___ Extracted entries
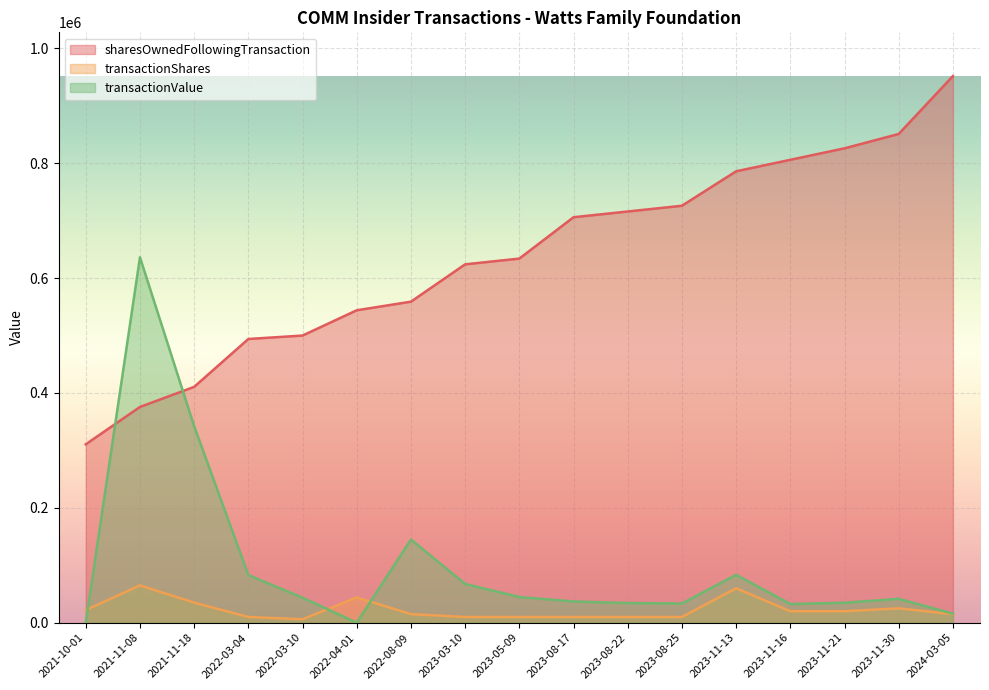

Reading right to left, list all the values displayed in this chart.

sharesOwnedFollowingTransaction: 2024-03-05=951830	2023-11-30=851030	2023-11-21=826030	2023-11-16=806030	2023-11-13=786030	2023-08-25=726030	2023-08-22=716030	2023-08-17=706030	2023-05-09=634030	2023-03-10=624030	2022-08-09=559030	2022-04-01=544030	2022-03-10=500030	2022-03-04=494030	2021-11-18=410677	2021-11-08=375677	2021-10-01=310677
transactionShares: 2024-03-05=15000	2023-11-30=25000	2023-11-21=20000	2023-11-16=20000	2023-11-13=60000	2023-08-25=10000	2023-08-22=10000	2023-08-17=10000	2023-05-09=10000	2023-03-10=10000	2022-08-09=15000	2022-04-01=44000	2022-03-10=6000	2022-03-04=10000	2021-11-18=35000	2021-11-08=65000	2021-10-01=22000
transactionValue: 2024-03-05=15770	2023-11-30=41630	2023-11-21=34768	2023-11-16=32574	2023-11-13=83388	2023-08-25=33432	2023-08-22=34264	2023-08-17=36987	2023-05-09=44775	2023-03-10=67495	2022-08-09=144893	2022-04-01=0	2022-03-10=43585	2022-03-04=82956	2021-11-18=342240	2021-11-08=636301	2021-10-01=0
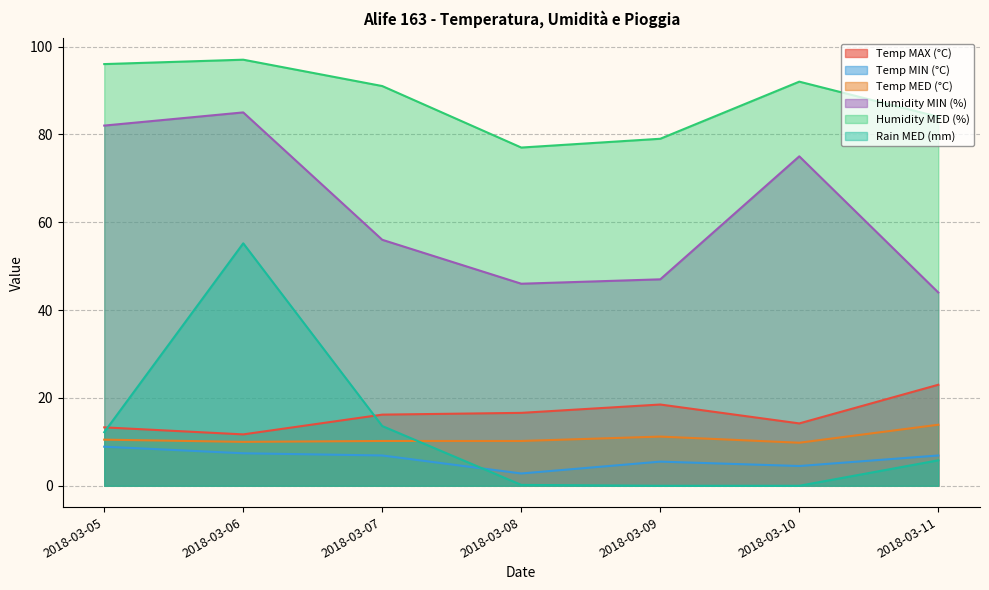

What is the approximate value of Humidity MED (%) at 2018-03-10?

92.0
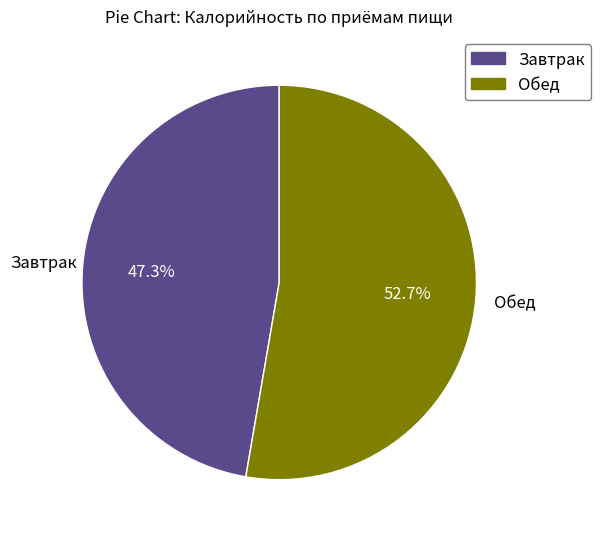

Is there any slice that represents more than half of the pie?

Yes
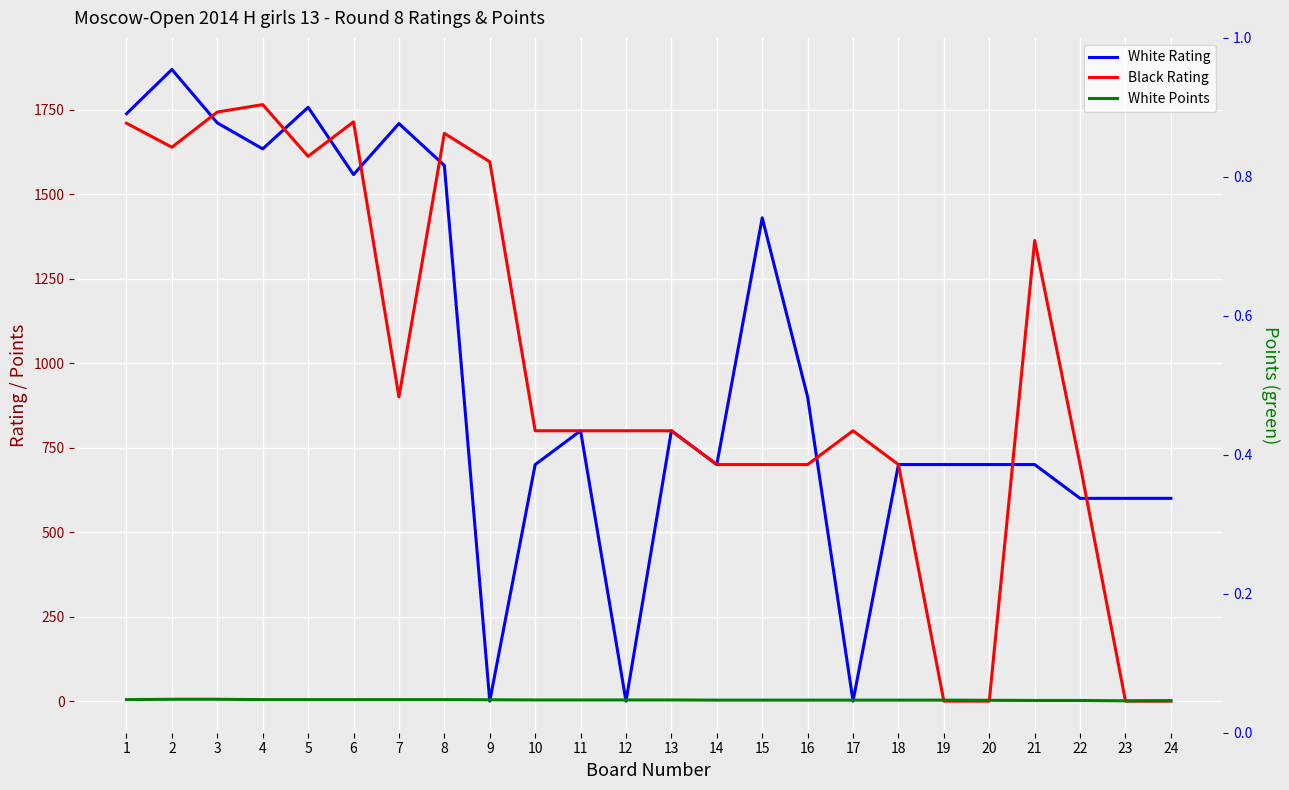

Count the White Points values in the range 3 to 4.

11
______
# [Task item]
Copy out in full each line above that contains the word "values".

# [Solution]
Reading right to left, list all the values displayed in this chart.
Count the White Points values in the range 3 to 4.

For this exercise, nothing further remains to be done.